Fanlar ikiye ayrılmış, Nsync mi BSB mi ? diyorlardı.
BSB sevenin Nsync dinlemesi gibi birşey olamazdı. Yıldız savaşları gibi bir ortam hakimdi fan dünyasında da.
Bu savaştan kimin galip çıktığı belli olmasa da yine yıllar sonra dönüp bakıldığında Backstreet Boys'un bir adım daha önde olduğunu söyleyebiliriz.

Aksilikler...
Tabii ki bu kadar göz önünde olan bir grup için aksilik kaçınılmazdı. 1998 yılında Brian Littrell kalp ameliyatı oldu, Lou Pearlman dava edildi, şirket değiştirildi, AJ Mclean alkol bağımlılığı yüzünden terapiye başladı.
Ancak bunların hiçbiri başarılarına gölge düşüremedi.

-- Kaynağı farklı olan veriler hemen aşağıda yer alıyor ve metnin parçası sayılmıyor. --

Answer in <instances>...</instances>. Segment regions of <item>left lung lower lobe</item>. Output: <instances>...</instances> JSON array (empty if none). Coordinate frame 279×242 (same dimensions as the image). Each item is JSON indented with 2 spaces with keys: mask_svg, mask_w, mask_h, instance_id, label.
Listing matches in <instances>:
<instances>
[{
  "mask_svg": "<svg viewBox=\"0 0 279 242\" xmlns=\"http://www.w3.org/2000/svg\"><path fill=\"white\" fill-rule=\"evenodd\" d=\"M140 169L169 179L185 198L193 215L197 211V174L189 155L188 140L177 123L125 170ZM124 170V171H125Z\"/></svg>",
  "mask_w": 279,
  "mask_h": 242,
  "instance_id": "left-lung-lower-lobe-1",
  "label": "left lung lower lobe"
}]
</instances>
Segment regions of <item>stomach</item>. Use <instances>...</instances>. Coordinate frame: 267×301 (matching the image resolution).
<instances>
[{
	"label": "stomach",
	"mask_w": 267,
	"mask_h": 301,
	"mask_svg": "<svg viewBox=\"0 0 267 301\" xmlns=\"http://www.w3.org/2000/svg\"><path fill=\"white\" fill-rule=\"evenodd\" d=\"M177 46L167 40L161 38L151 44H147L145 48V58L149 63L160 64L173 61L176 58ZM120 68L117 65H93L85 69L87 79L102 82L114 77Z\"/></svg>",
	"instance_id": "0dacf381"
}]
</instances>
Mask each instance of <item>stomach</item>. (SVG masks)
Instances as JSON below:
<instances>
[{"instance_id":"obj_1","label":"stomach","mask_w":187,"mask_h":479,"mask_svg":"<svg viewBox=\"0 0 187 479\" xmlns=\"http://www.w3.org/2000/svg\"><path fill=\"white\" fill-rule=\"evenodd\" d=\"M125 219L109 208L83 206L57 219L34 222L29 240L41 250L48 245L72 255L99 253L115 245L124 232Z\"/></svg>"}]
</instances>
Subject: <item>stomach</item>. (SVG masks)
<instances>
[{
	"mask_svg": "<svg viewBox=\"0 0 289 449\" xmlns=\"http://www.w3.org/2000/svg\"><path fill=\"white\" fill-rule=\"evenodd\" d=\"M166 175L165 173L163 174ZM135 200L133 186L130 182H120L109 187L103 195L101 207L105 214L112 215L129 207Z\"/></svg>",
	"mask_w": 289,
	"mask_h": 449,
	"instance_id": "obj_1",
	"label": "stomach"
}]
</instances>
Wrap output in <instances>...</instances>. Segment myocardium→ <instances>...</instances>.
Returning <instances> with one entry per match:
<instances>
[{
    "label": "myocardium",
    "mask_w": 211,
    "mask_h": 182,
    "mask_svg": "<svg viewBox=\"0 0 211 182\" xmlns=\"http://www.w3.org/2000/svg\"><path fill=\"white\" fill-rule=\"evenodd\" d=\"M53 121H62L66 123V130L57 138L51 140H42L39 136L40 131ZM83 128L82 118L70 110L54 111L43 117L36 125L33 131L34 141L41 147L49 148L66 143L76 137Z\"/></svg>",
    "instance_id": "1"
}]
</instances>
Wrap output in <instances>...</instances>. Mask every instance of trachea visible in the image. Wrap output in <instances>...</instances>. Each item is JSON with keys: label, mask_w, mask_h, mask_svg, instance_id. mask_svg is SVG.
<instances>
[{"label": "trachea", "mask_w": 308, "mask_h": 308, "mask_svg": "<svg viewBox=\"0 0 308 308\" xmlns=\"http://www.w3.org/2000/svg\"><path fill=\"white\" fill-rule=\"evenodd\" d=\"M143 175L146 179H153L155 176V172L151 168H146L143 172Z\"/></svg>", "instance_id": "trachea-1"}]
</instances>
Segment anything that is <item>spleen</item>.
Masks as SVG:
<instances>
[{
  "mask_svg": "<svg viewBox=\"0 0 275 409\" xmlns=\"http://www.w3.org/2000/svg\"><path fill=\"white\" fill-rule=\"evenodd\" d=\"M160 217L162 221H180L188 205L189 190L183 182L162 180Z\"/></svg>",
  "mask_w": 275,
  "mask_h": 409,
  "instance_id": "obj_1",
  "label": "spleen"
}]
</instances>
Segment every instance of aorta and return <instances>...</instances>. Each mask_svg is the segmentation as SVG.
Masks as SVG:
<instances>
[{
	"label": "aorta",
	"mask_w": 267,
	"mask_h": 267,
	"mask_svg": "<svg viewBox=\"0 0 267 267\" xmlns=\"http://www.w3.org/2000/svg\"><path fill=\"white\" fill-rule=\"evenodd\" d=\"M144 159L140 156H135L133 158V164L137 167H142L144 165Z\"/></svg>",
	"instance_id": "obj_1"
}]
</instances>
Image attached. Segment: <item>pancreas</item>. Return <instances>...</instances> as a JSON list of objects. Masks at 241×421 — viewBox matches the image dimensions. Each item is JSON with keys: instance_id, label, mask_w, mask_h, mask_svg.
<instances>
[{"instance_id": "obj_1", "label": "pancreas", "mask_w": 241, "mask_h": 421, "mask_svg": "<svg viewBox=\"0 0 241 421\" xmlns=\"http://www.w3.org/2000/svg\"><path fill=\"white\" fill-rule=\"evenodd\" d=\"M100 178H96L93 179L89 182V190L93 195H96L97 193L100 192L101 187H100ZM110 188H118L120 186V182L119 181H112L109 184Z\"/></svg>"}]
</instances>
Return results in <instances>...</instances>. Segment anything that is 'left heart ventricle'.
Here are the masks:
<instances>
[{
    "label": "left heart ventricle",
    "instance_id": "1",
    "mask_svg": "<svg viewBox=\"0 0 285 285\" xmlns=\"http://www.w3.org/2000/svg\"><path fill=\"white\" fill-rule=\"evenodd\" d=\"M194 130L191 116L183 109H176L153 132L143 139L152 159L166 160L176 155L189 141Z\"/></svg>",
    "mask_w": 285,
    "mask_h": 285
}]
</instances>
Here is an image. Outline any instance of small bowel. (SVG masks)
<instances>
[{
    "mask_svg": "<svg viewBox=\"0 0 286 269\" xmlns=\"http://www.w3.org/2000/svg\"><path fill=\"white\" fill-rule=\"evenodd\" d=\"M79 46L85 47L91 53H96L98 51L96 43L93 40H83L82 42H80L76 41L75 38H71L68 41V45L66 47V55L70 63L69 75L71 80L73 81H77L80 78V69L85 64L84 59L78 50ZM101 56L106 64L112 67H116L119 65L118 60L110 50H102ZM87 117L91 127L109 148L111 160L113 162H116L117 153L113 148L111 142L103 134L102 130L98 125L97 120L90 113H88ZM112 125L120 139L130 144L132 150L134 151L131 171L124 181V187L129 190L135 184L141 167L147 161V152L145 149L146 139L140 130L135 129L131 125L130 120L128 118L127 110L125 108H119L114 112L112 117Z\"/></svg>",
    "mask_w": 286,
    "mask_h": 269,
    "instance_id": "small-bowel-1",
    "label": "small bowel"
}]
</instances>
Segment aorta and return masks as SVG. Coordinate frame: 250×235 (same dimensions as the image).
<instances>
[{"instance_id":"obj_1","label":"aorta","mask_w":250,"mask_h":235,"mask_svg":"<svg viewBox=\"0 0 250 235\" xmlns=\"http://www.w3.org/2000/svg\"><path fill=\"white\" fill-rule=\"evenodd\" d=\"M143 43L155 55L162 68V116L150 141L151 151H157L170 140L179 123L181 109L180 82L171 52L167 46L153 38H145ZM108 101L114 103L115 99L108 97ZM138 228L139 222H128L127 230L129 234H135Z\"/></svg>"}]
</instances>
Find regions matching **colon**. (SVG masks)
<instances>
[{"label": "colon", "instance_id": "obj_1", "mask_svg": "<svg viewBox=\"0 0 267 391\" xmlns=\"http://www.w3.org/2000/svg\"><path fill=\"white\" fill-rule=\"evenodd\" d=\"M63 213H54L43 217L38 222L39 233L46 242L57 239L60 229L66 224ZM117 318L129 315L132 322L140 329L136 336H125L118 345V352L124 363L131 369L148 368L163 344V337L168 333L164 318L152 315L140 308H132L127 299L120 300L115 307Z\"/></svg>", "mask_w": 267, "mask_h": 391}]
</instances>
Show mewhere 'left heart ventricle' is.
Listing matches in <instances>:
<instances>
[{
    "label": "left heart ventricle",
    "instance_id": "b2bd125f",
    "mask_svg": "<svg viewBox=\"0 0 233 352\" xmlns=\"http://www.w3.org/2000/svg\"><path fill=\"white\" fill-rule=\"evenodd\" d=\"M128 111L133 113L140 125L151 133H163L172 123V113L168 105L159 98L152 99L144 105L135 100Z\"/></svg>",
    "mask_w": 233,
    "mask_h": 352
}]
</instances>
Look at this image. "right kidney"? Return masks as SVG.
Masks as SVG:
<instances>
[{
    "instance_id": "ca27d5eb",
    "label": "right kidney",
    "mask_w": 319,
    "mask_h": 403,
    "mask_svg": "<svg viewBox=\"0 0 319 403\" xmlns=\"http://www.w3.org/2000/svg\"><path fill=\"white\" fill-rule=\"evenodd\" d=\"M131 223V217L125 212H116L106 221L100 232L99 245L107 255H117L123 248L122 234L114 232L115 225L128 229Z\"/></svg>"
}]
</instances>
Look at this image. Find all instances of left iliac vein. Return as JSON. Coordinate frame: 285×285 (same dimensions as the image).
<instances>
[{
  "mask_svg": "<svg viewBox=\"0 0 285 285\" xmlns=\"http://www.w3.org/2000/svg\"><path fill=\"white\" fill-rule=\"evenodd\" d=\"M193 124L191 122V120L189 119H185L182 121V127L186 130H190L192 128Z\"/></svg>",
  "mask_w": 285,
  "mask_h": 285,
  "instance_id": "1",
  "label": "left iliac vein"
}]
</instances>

Nihayet bir diğer albüm Black&Blue piyasaya çıkmıştı.
Bu albüm onlara 8 platin plak kazandırdı ve ayrıca 15 milyon kopya sattı.
Hitleri "Shape of my heart", "The Call"...

Black&Blue Turnesi
Nitekim bu dönem, BSB için hem en iyi hem de en kötü dönemdi. Çünkü çok iyi hazırladıkları şovlar ile dünya turnesinde gözleri kamaştırırken turne ekibinden birinin ölmesi ve AJ'in alkol sorunları gibi nedenlerden dolayı sıkıntılı zamanlardan geçiyorlardı. Bunun üzerine grup elemanları bir süre ara vermek niyetindeydiler.
Tamamlayamadıkları turneyi The Hits: Chapter One albümü ile telafi etmişler. Ve "drowning" klibini yayınlayarak piyasaya veda etmişlerdir.

Nick Carter Now or Never
Grup, veda eder etmez sevindirici bir haber grubun en küçük üyesi Nick Carter'dan gelmişti. Now or Never albümünü yayınlayan Carter, ayrıca House of Carters isimli reality show ile de ekranlardaydı.
Bu sırada Kevin Richardson Broadway müzikalinde rol almış ve AJ Mclean tam anlamıyla sağlığına kavuşmuştur.

Backstreet Boys için 1.bahar buydu. İkinci bahara önümüzdeki yazılarda değineceğim.